*** Opening TEXT ***

The molecular landscape of premenopausal breast cancer

Differences in gene expression comparing preM and postM breast cancer

Here we set out to understand differences in molecular make-up between preM and postM
breast cancer, starting with the analysis of differential gene expression (DE). As
a first step, we performed principal component analysis (PCA) of RNA-seq data (Fig. 1a) and Agilent microarray data (Additional file 13: Figure S2A) from normal and breast cancer samples in TCGA. Normal and tumor samples
were separated by the first principal component (PC), while ER+ and ER? tumor samples
were separated by the second PC (Fig. 1b, Additional file 13: Figure S2A). PreM and postM patients were not separated by the first two PCs. Further,
the third PC did not separate preM and postM patients (data not shown). Similar results
were obtained when using methylation data (Additional file 13: Figure S2B).

Fig. 1. Differences in outcome and gene expression comparing premenopausal (preM) and postmenopausal (postM) tumors. a Principal component analysis (PCA) using RNA seq data from The Cancer Genome Atlas
(TCGA). Tumor: purple triangle, estrogen receptor-negative (ER–)/preM; red diamond, ER–/postM; orange star, estrogen receptor-positive (ER+)/preM; pink square, ER+/postM. Normal: light blue triangle, ER–/preM; black diamond, ER–/postM; green star, ER+/preM; dark blue square, ER+/postM. b Heatmap showing genes differentially expressed (n = 1,609) between ER+/preM and.
ER+/postM, using RNA-Seq data. Each gene is normalized to standard normal distribution
with green indicating lower expression, and red indicating higher expression. PC principal component

We used DE analysis to compare gene expression data in preM and postM tumors, stratified
by ER status. Analysis was performed using RNA-seq and Agilent microarray data with
a focus on RNA-seq data due to the larger number of samples. RNA-seq data were available
on 612 preM and postM ER+ tumors and ER– tumors (ER+, number of preM:number of postM
= 109:372, and ER–, number of preM:number of postM = 37:94). For ER+ tumors, we found
a total of 1,609 and 564 DE genes in RNA-seq data (Fig. 1b) and Agilent array data (Additional file 13: Figure S3A), respectively (gene lists are provided in Additional file 2). The overlap (Additional file 13: Figure S3B) of 301 genes between RNA-seq and Agilent microarray data was statistically
significant (p 0.0001). Adding a restriction to fold change (1.5 or 0.5) decreased the number
of DE genes to 178 (89.3 % overexpressed in preM) in RNA-Seq data. The top overexpressed
genes in preM tumors were AREG, TFPI2, AMPH, DBX2, RP5-1054A22.3, and KLK5, and the genes with significantly lower expression in preM were ESR1, CYP4Z1, and RANBP3L, FOXD2, and PEX3. In contrast to ER+ tumors, no DE genes were detected when comparing preM
and postM ER– tumors.

Because of the influence of sample size on DE analysis, and the difference in the
size of the preM and postM groups, we conducted an analysis using a subsample of ER+
preM and postM tumors of the same size as in the ER– tumors. We again detected a statistically
significant number of genes DE between preM and postM in ER+ but not in ER– tumors
(data not shown). During the subsampling (n = 100), we identified 28 genes that were
consistently detected in more than 10 subsample tests, and 2 genes (AREG and ESR1)

*** Closing TEXT ***

▸ **PROMPT A**
Write out the breast cancer text, beginning at the words "Because of the" and stopping after "(AREG and ESR1)".
▸ **PROMPT B**
Please list every gene that the breast cancer text names as having significantly lower expression in preM tumors.
The items after this point are separate material and not part of the breast cancer text.

*** Opening EXTRACTED DATA ***

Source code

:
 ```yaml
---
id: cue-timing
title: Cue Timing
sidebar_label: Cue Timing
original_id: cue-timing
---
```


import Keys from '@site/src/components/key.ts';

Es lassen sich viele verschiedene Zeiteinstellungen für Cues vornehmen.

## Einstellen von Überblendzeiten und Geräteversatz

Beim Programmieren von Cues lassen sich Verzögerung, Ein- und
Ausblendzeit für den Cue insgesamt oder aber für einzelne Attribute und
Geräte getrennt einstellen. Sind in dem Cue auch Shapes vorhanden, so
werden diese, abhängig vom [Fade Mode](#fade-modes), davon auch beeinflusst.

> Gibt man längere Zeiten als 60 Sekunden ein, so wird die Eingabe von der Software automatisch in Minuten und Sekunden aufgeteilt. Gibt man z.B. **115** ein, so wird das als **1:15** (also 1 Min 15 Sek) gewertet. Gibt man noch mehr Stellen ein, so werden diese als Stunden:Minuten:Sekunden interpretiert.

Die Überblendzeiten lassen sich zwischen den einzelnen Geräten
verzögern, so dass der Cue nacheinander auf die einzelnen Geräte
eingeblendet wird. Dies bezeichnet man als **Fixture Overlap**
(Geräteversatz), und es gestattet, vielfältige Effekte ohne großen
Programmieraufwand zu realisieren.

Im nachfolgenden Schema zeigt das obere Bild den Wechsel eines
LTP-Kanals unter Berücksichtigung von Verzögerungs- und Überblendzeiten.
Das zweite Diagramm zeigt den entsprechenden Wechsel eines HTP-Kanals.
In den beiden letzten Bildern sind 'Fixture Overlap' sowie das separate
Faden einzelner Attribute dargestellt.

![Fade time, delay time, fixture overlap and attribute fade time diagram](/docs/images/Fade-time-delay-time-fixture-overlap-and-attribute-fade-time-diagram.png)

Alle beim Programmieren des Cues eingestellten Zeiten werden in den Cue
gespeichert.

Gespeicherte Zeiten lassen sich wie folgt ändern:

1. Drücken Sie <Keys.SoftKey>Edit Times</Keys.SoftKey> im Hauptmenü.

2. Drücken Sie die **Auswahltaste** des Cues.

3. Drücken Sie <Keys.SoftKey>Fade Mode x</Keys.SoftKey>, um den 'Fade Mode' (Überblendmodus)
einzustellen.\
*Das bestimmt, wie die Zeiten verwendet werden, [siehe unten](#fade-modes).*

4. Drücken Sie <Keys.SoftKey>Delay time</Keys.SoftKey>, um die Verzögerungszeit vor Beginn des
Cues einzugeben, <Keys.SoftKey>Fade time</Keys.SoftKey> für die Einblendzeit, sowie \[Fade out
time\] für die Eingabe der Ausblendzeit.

*** Closing EXTRACTED DATA ***

▸ **TASK OUTPUT A**
Because of the influence of sample size on DE analysis, and the difference in the
size of the preM and postM groups, we conducted an analysis using a subsample of ER+
preM and postM tumors of the same size as in the ER– tumors. We again detected a statistically
significant number of genes DE between preM and postM in ER+ but not in ER– tumors
(data not shown). During the subsampling (n = 100), we identified 28 genes that were
consistently detected in more than 10 subsample tests, and 2 genes (AREG and ESR1)

▸ **TASK OUTPUT B**
ESR1, CYP4Z1, RANBP3L, FOXD2, PEX3